Ao recuar de surpresa, os efeitos foram os contrários aos esperados. Ao saberem do confinamento e esperando que fosse prolongado, milhares de turcos acorreram aos supermercados, criando grandes ajuntamentos e promovendo o contágio – o ministro do Interior, Suleyman Soylu, apresentou a demissão e Erdogan recusou-a.
É que, apanhados desprevenidos, os presidentes de câmara não conseguiram tranquilizar os seus habitantes de que o abastecimento de bens estava garantido, aumentando ainda mais o medo dos turcos e prejudicando a oposição em termos eleitorais. “O AKP [partido de Erdogan] está, portanto, a tentar limitar a capacidade dos presidentes do CHP para manterem os serviços locais e distribuírem a ajuda social necessária, particularmente às pessoas que perderam os seus empregos por causa do coronavírus”, escreveu na Foreign Policy Tessa Fox, sediada em Istambul.

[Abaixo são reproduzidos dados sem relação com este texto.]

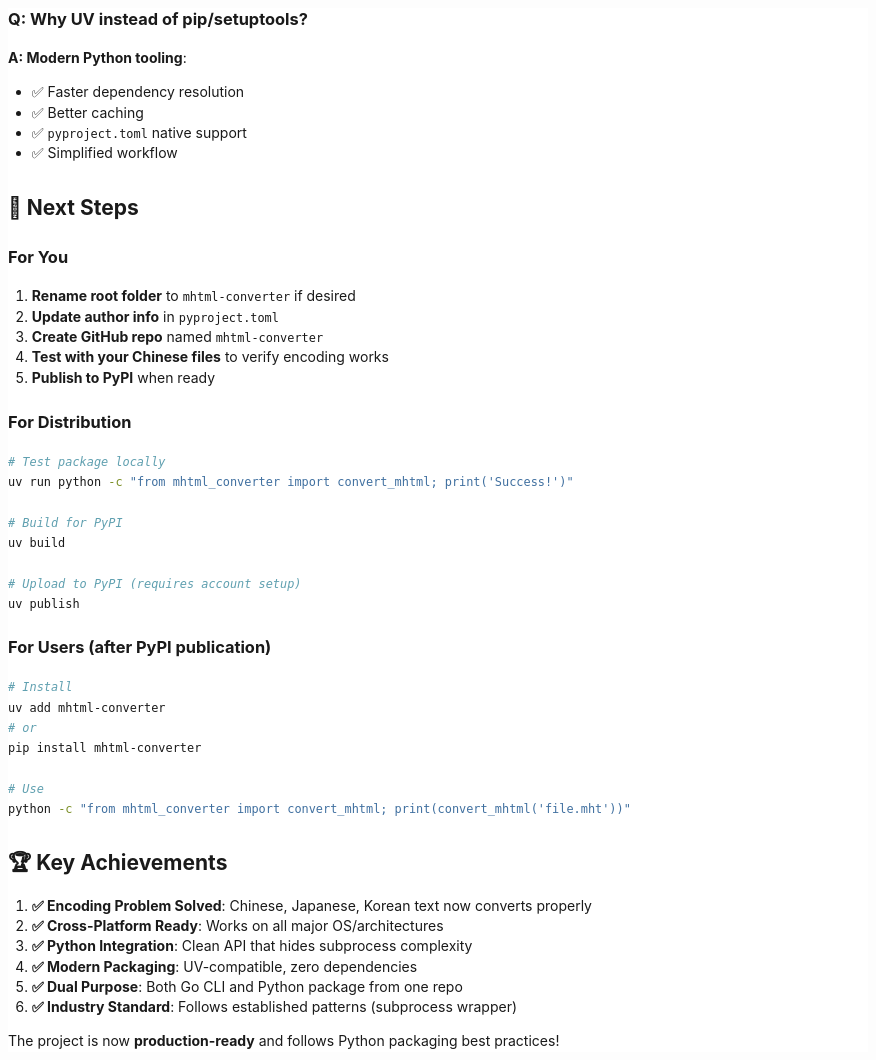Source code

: ### Q: Why UV instead of pip/setuptools?
**A: Modern Python tooling**:
- ✅ Faster dependency resolution
- ✅ Better caching
- ✅ `pyproject.toml` native support
- ✅ Simplified workflow

## 🎯 Next Steps

### For You
1. **Rename root folder** to `mhtml-converter` if desired
2. **Update author info** in `pyproject.toml`
3. **Create GitHub repo** named `mhtml-converter`
4. **Test with your Chinese files** to verify encoding works
5. **Publish to PyPI** when ready

### For Distribution
```bash
# Test package locally
uv run python -c "from mhtml_converter import convert_mhtml; print('Success!')"

# Build for PyPI
uv build

# Upload to PyPI (requires account setup)
uv publish
```

### For Users (after PyPI publication)
```bash
# Install
uv add mhtml-converter
# or
pip install mhtml-converter

# Use
python -c "from mhtml_converter import convert_mhtml; print(convert_mhtml('file.mht'))"
```

## 🏆 Key Achievements

1. **✅ Encoding Problem Solved**: Chinese, Japanese, Korean text now converts properly
2. **✅ Cross-Platform Ready**: Works on all major OS/architectures  
3. **✅ Python Integration**: Clean API that hides subprocess complexity
4. **✅ Modern Packaging**: UV-compatible, zero dependencies
5. **✅ Dual Purpose**: Both Go CLI and Python package from one repo
6. **✅ Industry Standard**: Follows established patterns (subprocess wrapper)

The project is now **production-ready** and follows Python packaging best practices! 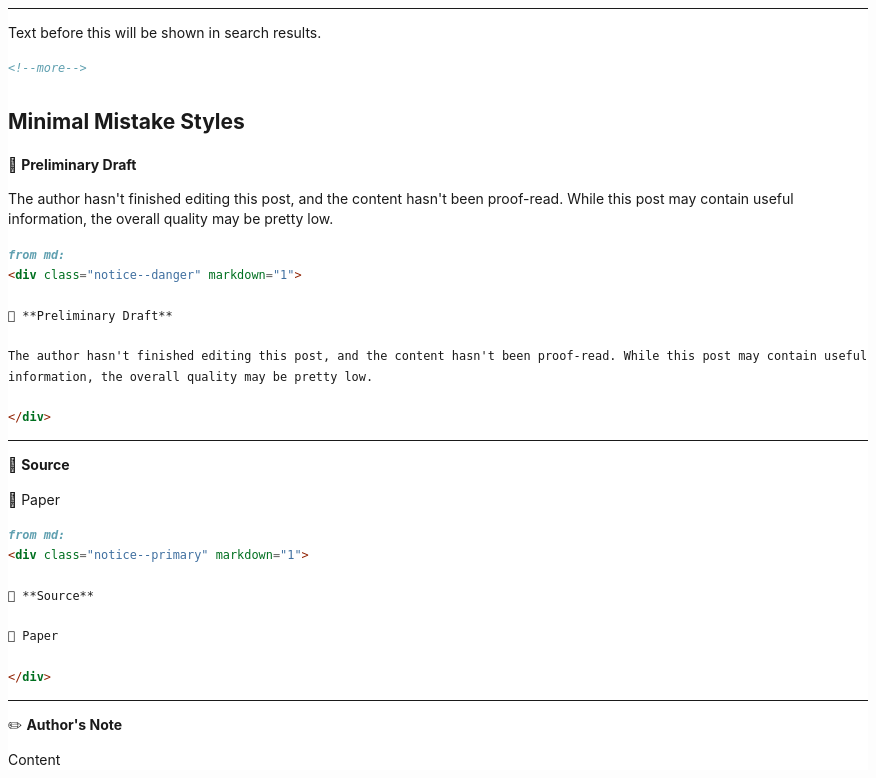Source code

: <hr>

Text before this will be shown in search results.

```md
<!--more-->
```

## Minimal Mistake Styles

<div class="notice--danger" markdown="1">

🧻 **Preliminary Draft**

The author hasn't finished editing this post, and the content hasn't been proof-read. While this post may contain useful information, the overall quality may be pretty low.

</div>

```md
from md:
<div class="notice--danger" markdown="1">

🧻 **Preliminary Draft**

The author hasn't finished editing this post, and the content hasn't been proof-read. While this post may contain useful information, the overall quality may be pretty low.

</div>
```

<hr>

<div class="notice--primary" markdown="1">

📄 **Source**

📜 Paper

</div>

```md
from md:
<div class="notice--primary" markdown="1">

📄 **Source**

📜 Paper

</div>
```

<hr>

<div class="notice" markdown="1">

✏️ **Author's Note**

Content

Nas últimas eleições municipais, em 2019, a oposição derrotou o partido de Erdogan em Istambul e Ancara e as vitórias foram encaradas como uma nova fase no combate ao Presidente. Erdogan pode estar, através da pandemia, a tentar fragilizar o poder local. E o principal alvo é Ekrem Imamoglu, em Istambul, um dos grandes rostos da oposição no país que Erdogan não quer que capitalize politicamente com a crise de saúde.
“Se Imamoglu sair da crise incólume, com mais popularidade, vai ter grandes possibilidades no futuro”, disse à Foreign Policy Berk Esen, professor de Relações Internacionais na Universidade de Bilkent, em Ancara.